------ RECORDS FOR PROCESSING

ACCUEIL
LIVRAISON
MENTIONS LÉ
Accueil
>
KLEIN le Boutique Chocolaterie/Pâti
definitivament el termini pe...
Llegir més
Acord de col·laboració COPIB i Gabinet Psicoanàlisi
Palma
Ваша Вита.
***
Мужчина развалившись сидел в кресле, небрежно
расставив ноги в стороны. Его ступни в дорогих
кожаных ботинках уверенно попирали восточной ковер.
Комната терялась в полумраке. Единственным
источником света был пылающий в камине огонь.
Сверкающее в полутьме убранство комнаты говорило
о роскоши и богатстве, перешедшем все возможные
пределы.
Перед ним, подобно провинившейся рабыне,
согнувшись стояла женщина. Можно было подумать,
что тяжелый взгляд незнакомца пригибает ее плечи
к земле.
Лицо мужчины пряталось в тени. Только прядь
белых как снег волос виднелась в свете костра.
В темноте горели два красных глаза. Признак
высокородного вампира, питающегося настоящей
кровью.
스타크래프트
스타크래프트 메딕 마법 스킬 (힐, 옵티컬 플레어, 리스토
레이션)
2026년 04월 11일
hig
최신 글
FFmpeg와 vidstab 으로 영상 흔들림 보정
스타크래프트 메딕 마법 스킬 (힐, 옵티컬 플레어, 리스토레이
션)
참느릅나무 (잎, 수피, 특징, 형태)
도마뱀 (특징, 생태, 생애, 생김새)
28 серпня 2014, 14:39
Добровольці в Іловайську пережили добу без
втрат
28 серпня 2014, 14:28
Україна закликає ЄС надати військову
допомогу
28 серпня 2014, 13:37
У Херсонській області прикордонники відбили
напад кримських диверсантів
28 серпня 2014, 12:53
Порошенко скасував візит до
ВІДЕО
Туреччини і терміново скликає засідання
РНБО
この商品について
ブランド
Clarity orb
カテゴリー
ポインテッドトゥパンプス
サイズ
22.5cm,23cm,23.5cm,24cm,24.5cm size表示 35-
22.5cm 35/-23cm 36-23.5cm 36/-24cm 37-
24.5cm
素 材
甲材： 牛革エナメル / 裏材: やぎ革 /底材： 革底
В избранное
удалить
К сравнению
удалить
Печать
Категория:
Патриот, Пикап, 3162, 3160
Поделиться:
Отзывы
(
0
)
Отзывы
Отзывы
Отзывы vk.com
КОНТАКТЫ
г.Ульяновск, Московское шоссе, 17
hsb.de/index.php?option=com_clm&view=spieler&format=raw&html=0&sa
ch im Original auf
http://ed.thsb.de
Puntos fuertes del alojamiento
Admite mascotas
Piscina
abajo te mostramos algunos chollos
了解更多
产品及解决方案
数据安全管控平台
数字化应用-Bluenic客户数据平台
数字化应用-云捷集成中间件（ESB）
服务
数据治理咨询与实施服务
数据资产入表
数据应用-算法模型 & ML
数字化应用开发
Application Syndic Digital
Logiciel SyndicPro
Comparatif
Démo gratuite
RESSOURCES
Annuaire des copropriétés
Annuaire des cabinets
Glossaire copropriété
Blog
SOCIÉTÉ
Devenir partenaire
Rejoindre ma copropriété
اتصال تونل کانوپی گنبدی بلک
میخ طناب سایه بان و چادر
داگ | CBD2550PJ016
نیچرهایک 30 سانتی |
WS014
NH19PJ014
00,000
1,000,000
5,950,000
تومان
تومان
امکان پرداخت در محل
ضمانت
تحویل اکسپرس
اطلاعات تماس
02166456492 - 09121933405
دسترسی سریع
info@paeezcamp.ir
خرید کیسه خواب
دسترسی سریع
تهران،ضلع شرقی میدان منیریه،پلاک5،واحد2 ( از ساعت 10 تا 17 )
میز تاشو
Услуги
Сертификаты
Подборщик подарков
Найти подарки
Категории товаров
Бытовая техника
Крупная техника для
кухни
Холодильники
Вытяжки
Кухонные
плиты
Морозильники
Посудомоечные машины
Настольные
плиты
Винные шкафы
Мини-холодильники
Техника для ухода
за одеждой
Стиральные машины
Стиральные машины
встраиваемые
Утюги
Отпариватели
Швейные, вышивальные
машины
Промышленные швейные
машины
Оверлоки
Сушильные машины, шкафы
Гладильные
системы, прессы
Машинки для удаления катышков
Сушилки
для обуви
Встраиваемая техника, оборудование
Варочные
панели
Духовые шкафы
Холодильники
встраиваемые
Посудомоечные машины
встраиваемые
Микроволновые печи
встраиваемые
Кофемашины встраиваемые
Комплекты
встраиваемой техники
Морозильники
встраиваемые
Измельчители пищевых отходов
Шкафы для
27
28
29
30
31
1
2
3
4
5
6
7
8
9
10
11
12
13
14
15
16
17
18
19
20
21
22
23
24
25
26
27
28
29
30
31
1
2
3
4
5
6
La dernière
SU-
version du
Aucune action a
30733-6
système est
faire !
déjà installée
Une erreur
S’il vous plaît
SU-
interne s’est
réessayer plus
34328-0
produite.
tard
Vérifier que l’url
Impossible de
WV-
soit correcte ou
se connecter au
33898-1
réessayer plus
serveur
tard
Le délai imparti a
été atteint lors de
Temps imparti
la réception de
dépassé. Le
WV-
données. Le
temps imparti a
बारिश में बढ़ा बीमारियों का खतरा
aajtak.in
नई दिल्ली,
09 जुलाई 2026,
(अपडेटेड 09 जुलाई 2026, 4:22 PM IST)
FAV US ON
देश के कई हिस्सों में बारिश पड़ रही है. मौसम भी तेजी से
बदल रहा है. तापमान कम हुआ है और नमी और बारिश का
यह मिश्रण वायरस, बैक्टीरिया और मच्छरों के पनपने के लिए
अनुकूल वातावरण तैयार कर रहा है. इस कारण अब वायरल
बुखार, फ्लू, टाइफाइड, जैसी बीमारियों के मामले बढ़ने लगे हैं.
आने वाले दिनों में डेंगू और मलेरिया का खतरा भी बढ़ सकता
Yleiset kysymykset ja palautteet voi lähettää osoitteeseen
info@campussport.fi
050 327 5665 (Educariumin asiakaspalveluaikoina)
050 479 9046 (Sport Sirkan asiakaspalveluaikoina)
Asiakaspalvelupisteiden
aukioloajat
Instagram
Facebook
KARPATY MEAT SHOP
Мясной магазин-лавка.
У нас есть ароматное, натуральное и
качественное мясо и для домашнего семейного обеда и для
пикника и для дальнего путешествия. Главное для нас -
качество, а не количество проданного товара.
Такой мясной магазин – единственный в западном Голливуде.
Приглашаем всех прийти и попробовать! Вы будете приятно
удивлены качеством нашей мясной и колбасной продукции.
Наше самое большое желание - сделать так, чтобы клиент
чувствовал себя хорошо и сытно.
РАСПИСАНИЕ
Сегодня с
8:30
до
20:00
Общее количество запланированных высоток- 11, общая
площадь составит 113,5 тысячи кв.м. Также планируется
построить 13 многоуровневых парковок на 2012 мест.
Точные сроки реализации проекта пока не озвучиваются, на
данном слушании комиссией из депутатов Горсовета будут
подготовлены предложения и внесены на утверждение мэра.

------------

__PROBLEM STATEMENT__. Copy out the text of every item above line for line, keeping each character, script, and line break unchanged.

__RESULT__.
ACCUEIL
LIVRAISON
MENTIONS LÉ
Accueil
>
KLEIN le Boutique Chocolaterie/Pâti
definitivament el termini pe...
Llegir més
Acord de col·laboració COPIB i Gabinet Psicoanàlisi
Palma
Ваша Вита.
***
Мужчина развалившись сидел в кресле, небрежно
расставив ноги в стороны. Его ступни в дорогих
кожаных ботинках уверенно попирали восточной ковер.
Комната терялась в полумраке. Единственным
источником света был пылающий в камине огонь.
Сверкающее в полутьме убранство комнаты говорило
о роскоши и богатстве, перешедшем все возможные
пределы.
Перед ним, подобно провинившейся рабыне,
согнувшись стояла женщина. Можно было подумать,
что тяжелый взгляд незнакомца пригибает ее плечи
к земле.
Лицо мужчины пряталось в тени. Только прядь
белых как снег волос виднелась в свете костра.
В темноте горели два красных глаза. Признак
высокородного вампира, питающегося настоящей
кровью.
스타크래프트
스타크래프트 메딕 마법 스킬 (힐, 옵티컬 플레어, 리스토
레이션)
2026년 04월 11일
hig
최신 글
FFmpeg와 vidstab 으로 영상 흔들림 보정
스타크래프트 메딕 마법 스킬 (힐, 옵티컬 플레어, 리스토레이
션)
참느릅나무 (잎, 수피, 특징, 형태)
도마뱀 (특징, 생태, 생애, 생김새)
28 серпня 2014, 14:39
Добровольці в Іловайську пережили добу без
втрат
28 серпня 2014, 14:28
Україна закликає ЄС надати військову
допомогу
28 серпня 2014, 13:37
У Херсонській області прикордонники відбили
напад кримських диверсантів
28 серпня 2014, 12:53
Порошенко скасував візит до
ВІДЕО
Туреччини і терміново скликає засідання
РНБО
この商品について
ブランド
Clarity orb
カテゴリー
ポインテッドトゥパンプス
サイズ
22.5cm,23cm,23.5cm,24cm,24.5cm size表示 35-
22.5cm 35/-23cm 36-23.5cm 36/-24cm 37-
24.5cm
素 材
甲材： 牛革エナメル / 裏材: やぎ革 /底材： 革底
В избранное
удалить
К сравнению
удалить
Печать
Категория:
Патриот, Пикап, 3162, 3160
Поделиться:
Отзывы
(
0
)
Отзывы
Отзывы
Отзывы vk.com
КОНТАКТЫ
г.Ульяновск, Московское шоссе, 17
hsb.de/index.php?option=com_clm&view=spieler&format=raw&html=0&sa
ch im Original auf
http://ed.thsb.de
Puntos fuertes del alojamiento
Admite mascotas
Piscina
abajo te mostramos algunos chollos
了解更多
产品及解决方案
数据安全管控平台
数字化应用-Bluenic客户数据平台
数字化应用-云捷集成中间件（ESB）
服务
数据治理咨询与实施服务
数据资产入表
数据应用-算法模型 & ML
数字化应用开发
Application Syndic Digital
Logiciel SyndicPro
Comparatif
Démo gratuite
RESSOURCES
Annuaire des copropriétés
Annuaire des cabinets
Glossaire copropriété
Blog
SOCIÉTÉ
Devenir partenaire
Rejoindre ma copropriété
اتصال تونل کانوپی گنبدی بلک
میخ طناب سایه بان و چادر
داگ | CBD2550PJ016
نیچرهایک 30 سانتی |
WS014
NH19PJ014
00,000
1,000,000
5,950,000
تومان
تومان
امکان پرداخت در محل
ضمانت
تحویل اکسپرس
اطلاعات تماس
02166456492 - 09121933405
دسترسی سریع
info@paeezcamp.ir
خرید کیسه خواب
دسترسی سریع
تهران،ضلع شرقی میدان منیریه،پلاک5،واحد2 ( از ساعت 10 تا 17 )
میز تاشو
Услуги
Сертификаты
Подборщик подарков
Найти подарки
Категории товаров
Бытовая техника
Крупная техника для
кухни
Холодильники
Вытяжки
Кухонные
плиты
Морозильники
Посудомоечные машины
Настольные
плиты
Винные шкафы
Мини-холодильники
Техника для ухода
за одеждой
Стиральные машины
Стиральные машины
встраиваемые
Утюги
Отпариватели
Швейные, вышивальные
машины
Промышленные швейные
машины
Оверлоки
Сушильные машины, шкафы
Гладильные
системы, прессы
Машинки для удаления катышков
Сушилки
для обуви
Встраиваемая техника, оборудование
Варочные
панели
Духовые шкафы
Холодильники
встраиваемые
Посудомоечные машины
встраиваемые
Микроволновые печи
встраиваемые
Кофемашины встраиваемые
Комплекты
встраиваемой техники
Морозильники
встраиваемые
Измельчители пищевых отходов
Шкафы для
27
28
29
30
31
1
2
3
4
5
6
7
8
9
10
11
12
13
14
15
16
17
18
19
20
21
22
23
24
25
26
27
28
29
30
31
1
2
3
4
5
6
La dernière
SU-
version du
Aucune action a
30733-6
système est
faire !
déjà installée
Une erreur
S’il vous plaît
SU-
interne s’est
réessayer plus
34328-0
produite.
tard
Vérifier que l’url
Impossible de
WV-
soit correcte ou
se connecter au
33898-1
réessayer plus
serveur
tard
Le délai imparti a
été atteint lors de
Temps imparti
la réception de
dépassé. Le
WV-
données. Le
temps imparti a
बारिश में बढ़ा बीमारियों का खतरा
aajtak.in
नई दिल्ली,
09 जुलाई 2026,
(अपडेटेड 09 जुलाई 2026, 4:22 PM IST)
FAV US ON
देश के कई हिस्सों में बारिश पड़ रही है. मौसम भी तेजी से
बदल रहा है. तापमान कम हुआ है और नमी और बारिश का
यह मिश्रण वायरस, बैक्टीरिया और मच्छरों के पनपने के लिए
अनुकूल वातावरण तैयार कर रहा है. इस कारण अब वायरल
बुखार, फ्लू, टाइफाइड, जैसी बीमारियों के मामले बढ़ने लगे हैं.
आने वाले दिनों में डेंगू और मलेरिया का खतरा भी बढ़ सकता
Yleiset kysymykset ja palautteet voi lähettää osoitteeseen
info@campussport.fi
050 327 5665 (Educariumin asiakaspalveluaikoina)
050 479 9046 (Sport Sirkan asiakaspalveluaikoina)
Asiakaspalvelupisteiden
aukioloajat
Instagram
Facebook
KARPATY MEAT SHOP
Мясной магазин-лавка.
У нас есть ароматное, натуральное и
качественное мясо и для домашнего семейного обеда и для
пикника и для дальнего путешествия. Главное для нас -
качество, а не количество проданного товара.
Такой мясной магазин – единственный в западном Голливуде.
Приглашаем всех прийти и попробовать! Вы будете приятно
удивлены качеством нашей мясной и колбасной продукции.
Наше самое большое желание - сделать так, чтобы клиент
чувствовал себя хорошо и сытно.
РАСПИСАНИЕ
Сегодня с
8:30
до
20:00
Общее количество запланированных высоток- 11, общая
площадь составит 113,5 тысячи кв.м. Также планируется
построить 13 многоуровневых парковок на 2012 мест.
Точные сроки реализации проекта пока не озвучиваются, на
данном слушании комиссией из депутатов Горсовета будут
подготовлены предложения и внесены на утверждение мэра.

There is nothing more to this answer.